◆ Dataset entries:
"""

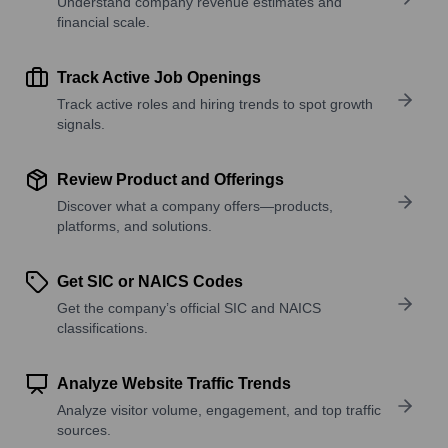
Understand company revenue estimates and
financial scale.
Track Active Job Openings
Track active roles and hiring trends to spot growth
signals.
Review Product and Offerings
Discover what a company offers—products,
platforms, and solutions.
Get SIC or NAICS Codes
Get the company’s official SIC and NAICS
classifications.
Analyze Website Traffic Trends
Analyze visitor volume, engagement, and top traffic
sources.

"""

◆ Work instructions: All of the data, minus its pictures, should be repeated exactly.

◆ Problem solution:
Understand company revenue estimates and
financial scale.
Track Active Job Openings
Track active roles and hiring trends to spot growth
signals.
Review Product and Offerings
Discover what a company offers—products,
platforms, and solutions.
Get SIC or NAICS Codes
Get the company’s official SIC and NAICS
classifications.
Analyze Website Traffic Trends
Analyze visitor volume, engagement, and top traffic
sources.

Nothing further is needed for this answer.